Na situação, o subprocurador-geral Wallace Paiva deve capitanear uma das candidaturas. O ex-subprocurador-geral José Carlos Cosenzo também deve disputar a eleição do CSMP. Ele concorreu para ser PGJ, ficou em primeiro da lista tríplice, mas não foi escolhido pelo governador Tarcísio de Freitas (Republicanos), que preferiu Oliveira e Costa, o terceiro colocado daquela disputa.
Penduricalho milionário
Como mostrou o Metrópoles em abril, nos últimos anos, Ministérios Públicos estaduais em todo o país têm autorizado o pagamento do acúmulo de acervo após o Conselho Nacional da categoria (CNMP) ter decidido, em 2022, que promotores têm direito ao pagamento retroativo do penduricalho relativo ao período entre 2015 e 2023. O acumulado desses anos provocou o pagamento de verdadeiras boladas de até mais de R$ 1 milhão por promotor nos MPs estaduais.
Esse foi um dos pagamentos que foram objeto da ação no STF movida por um promotor que queria barrar seu empenho e devolvê-lo.
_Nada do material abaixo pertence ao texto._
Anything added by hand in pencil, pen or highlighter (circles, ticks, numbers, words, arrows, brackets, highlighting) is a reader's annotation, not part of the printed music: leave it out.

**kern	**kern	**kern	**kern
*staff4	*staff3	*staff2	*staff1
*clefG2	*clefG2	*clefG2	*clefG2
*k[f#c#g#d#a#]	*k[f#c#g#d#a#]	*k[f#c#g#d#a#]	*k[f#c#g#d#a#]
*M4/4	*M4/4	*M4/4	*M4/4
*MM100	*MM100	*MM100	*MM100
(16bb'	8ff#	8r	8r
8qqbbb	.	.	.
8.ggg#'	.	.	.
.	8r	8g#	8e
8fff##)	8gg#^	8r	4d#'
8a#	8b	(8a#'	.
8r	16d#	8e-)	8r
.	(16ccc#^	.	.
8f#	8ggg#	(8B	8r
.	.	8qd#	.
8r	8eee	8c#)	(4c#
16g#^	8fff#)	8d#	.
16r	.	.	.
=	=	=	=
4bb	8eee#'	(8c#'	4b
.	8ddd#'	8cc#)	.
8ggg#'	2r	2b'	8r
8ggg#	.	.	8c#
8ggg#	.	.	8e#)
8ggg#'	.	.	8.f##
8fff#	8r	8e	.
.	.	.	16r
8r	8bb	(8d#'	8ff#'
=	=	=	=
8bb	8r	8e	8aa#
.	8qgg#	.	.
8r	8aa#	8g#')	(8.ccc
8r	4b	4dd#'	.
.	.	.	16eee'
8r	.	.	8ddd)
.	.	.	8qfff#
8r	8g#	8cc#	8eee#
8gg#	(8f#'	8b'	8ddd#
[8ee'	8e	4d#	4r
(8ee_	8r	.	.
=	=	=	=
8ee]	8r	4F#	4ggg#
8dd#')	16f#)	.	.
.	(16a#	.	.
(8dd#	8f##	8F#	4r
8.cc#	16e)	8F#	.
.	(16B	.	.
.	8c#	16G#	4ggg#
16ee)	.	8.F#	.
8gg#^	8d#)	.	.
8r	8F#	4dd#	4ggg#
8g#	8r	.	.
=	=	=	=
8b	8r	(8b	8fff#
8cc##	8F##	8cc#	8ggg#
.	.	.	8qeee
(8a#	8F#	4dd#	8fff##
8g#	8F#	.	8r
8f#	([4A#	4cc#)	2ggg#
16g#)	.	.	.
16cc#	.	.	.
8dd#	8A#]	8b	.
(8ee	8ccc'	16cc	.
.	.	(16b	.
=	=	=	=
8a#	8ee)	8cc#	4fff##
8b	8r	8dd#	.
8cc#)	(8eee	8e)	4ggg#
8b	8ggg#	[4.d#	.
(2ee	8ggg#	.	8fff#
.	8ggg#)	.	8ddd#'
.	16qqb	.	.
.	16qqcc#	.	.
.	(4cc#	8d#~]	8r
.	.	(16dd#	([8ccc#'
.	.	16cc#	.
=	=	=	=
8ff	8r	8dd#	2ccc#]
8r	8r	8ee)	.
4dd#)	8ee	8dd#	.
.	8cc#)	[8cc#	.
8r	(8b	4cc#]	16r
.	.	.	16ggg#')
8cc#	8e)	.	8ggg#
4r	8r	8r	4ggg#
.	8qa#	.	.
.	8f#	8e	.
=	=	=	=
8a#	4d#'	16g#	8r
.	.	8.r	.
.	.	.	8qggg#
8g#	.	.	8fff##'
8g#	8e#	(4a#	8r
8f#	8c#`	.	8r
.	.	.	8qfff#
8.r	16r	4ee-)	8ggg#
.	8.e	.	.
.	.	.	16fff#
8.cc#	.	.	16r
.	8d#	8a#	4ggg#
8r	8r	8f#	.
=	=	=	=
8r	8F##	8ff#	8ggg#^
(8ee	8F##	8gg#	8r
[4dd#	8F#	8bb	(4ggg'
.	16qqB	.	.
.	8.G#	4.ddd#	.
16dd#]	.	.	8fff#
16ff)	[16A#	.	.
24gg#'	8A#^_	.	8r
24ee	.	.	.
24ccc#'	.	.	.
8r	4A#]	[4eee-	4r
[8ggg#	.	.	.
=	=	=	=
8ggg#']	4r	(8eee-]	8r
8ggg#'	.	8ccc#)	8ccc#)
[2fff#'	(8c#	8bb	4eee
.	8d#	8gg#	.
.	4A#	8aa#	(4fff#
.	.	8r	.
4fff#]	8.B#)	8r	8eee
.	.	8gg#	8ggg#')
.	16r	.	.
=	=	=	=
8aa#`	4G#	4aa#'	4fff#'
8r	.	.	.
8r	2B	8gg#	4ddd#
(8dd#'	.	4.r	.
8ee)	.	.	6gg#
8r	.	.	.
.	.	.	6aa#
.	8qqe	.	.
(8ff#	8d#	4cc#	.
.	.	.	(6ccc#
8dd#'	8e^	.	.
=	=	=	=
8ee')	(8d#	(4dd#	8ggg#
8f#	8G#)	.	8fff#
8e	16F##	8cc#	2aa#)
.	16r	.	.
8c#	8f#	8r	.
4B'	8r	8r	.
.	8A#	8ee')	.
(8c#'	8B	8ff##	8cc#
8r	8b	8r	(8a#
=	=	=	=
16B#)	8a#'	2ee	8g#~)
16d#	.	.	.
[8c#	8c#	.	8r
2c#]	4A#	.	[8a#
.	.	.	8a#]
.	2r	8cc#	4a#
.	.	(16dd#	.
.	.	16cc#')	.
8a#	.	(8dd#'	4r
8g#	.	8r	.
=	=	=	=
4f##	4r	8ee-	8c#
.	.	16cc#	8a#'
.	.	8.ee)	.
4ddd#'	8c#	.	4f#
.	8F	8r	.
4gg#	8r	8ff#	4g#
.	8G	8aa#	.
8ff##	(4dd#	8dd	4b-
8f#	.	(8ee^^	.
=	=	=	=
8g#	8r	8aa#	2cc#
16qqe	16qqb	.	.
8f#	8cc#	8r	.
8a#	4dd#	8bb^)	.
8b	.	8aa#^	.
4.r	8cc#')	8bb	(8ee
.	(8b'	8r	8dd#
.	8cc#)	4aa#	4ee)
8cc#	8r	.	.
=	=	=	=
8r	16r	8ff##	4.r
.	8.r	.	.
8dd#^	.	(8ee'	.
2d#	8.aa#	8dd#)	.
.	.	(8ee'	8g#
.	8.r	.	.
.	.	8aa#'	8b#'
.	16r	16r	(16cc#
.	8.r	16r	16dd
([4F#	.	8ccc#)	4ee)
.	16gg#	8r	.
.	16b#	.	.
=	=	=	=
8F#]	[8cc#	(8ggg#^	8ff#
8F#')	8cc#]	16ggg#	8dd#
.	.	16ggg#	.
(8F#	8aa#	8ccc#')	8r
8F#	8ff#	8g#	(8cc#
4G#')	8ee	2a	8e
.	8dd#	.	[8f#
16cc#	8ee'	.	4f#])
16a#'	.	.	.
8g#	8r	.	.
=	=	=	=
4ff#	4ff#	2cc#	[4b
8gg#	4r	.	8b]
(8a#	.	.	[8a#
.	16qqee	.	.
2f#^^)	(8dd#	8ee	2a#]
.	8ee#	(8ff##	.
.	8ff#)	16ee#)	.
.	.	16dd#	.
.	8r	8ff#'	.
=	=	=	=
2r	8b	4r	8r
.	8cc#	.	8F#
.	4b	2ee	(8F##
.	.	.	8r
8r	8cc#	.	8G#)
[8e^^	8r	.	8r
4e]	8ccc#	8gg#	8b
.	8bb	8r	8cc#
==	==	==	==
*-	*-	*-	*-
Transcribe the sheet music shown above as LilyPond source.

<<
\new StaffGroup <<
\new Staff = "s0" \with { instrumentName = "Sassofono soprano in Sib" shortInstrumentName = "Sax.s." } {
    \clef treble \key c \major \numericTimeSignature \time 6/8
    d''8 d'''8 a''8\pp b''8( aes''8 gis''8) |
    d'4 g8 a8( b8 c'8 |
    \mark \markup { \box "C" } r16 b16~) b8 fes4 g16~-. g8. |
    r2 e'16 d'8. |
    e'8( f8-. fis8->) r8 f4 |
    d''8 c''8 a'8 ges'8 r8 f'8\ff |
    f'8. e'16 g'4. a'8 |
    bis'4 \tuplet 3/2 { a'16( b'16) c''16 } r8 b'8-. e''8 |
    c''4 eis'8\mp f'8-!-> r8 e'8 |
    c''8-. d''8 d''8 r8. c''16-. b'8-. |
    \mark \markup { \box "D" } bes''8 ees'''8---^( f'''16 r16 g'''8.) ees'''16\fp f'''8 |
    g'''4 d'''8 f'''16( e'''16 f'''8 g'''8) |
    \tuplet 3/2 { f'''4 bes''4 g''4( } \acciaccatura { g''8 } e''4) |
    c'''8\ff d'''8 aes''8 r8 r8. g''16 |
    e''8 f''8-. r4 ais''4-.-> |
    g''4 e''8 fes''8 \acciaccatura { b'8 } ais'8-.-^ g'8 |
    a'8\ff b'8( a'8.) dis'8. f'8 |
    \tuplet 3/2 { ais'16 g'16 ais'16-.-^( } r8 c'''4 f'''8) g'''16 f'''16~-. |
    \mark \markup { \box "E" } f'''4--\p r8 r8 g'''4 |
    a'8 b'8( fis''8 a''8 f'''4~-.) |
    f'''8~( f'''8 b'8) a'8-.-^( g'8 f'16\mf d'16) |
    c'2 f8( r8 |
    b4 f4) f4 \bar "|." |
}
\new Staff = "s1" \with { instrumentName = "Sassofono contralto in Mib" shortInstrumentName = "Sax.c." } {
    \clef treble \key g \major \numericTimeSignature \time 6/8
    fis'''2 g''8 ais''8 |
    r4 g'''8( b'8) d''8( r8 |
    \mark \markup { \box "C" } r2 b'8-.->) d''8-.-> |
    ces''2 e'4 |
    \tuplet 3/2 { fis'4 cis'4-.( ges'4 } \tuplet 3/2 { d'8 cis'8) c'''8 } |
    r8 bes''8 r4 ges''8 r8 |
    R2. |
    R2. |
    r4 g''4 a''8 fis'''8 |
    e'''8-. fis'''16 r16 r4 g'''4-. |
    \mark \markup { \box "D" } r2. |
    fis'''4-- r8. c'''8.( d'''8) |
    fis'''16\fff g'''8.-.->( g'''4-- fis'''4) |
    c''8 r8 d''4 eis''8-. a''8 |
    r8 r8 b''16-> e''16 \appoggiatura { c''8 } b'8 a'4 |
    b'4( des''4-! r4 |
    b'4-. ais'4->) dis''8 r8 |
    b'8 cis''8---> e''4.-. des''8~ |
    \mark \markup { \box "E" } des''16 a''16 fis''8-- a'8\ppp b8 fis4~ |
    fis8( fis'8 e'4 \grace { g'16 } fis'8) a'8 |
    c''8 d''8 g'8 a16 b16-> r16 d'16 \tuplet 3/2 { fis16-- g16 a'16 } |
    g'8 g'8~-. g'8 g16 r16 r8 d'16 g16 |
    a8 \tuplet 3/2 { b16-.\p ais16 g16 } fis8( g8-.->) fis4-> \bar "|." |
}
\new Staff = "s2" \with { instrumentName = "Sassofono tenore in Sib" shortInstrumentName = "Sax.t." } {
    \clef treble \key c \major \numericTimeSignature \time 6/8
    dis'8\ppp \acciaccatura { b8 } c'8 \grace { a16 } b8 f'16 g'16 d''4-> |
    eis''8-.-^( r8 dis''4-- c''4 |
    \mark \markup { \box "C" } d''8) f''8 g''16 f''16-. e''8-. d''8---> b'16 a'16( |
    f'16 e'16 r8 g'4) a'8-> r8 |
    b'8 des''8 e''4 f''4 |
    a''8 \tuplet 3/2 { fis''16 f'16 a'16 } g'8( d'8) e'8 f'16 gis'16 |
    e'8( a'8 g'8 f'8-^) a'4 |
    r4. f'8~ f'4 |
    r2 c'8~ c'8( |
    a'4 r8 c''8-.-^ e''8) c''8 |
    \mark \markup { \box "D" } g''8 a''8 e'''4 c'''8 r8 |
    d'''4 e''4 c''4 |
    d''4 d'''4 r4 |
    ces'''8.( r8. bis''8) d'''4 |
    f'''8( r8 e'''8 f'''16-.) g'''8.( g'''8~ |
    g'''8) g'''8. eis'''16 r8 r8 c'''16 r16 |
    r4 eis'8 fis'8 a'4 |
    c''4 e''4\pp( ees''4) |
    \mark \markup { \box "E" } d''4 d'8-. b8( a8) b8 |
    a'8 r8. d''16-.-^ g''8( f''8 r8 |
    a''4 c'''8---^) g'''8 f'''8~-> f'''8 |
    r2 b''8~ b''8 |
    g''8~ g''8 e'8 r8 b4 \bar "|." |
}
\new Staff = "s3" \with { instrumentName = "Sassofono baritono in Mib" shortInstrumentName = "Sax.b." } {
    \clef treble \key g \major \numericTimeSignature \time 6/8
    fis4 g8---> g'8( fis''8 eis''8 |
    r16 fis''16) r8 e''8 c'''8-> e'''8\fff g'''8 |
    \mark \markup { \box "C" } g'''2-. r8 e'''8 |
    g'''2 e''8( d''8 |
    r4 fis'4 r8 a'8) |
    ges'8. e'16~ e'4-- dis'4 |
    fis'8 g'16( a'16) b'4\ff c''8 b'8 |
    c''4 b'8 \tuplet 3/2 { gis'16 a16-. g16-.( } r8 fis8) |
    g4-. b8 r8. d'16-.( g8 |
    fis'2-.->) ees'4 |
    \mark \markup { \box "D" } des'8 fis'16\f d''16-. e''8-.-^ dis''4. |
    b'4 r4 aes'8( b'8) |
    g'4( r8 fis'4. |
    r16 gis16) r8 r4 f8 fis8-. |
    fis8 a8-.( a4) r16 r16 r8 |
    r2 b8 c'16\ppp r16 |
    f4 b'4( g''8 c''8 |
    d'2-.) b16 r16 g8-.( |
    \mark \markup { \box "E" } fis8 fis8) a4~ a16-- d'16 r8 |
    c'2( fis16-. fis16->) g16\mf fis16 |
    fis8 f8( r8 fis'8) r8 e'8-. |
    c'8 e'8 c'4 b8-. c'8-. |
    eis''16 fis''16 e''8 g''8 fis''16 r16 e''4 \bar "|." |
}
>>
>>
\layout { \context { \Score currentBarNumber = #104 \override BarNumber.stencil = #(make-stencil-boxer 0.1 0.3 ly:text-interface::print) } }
Os promotores e procuradores do grupo de WhatsApp justificaram, mais de uma vez, nas mensagens obtidas pelo Metrópoles que o pagamento era um direito e que deveriam recebê-lo já que em outros estados os MPs já haviam executado.
Somente em 2023, 90% dos promotores e procuradores receberam mais do que R$ 46,3 mil por mês, valor que representa o teto do funcionalismo no Brasil. Dados da plataforma DadosJus, da Transparência Brasil, mostram que, no ano passado, membros dos MPs chegaram a ganhar mais de R$ 800 mil em um único mês.
O que diz o procurador Márcio Christino
Procurado pelo Metrópoles para comentar as mensagens trocadas no grupo de WhatsApp, o procurador Márcio Christino afirmou que desconhece o teor dos comentários e atribuiu o vazamento dos diálogos à eleição interna do MPSP.
“Lamento profundamente a publicação de comentários cuja origem e teor desconheço. De fato, participo de vários grupos, aquele inclusive, mas não me recordo destas mensagens e reputo indevido o uso de meu nome. O teor destas mensagens está manipulado em seu conteúdo. Sem apontar a origem fica inviável a comparação. O MP está em época de disputas eleitorais e sou candidato, evidente a intenção de interferir no processo eleitoral. Isto mostra como o processo político interno transborda. Especialmente para quem contesta ações e omissões da própria instituição.”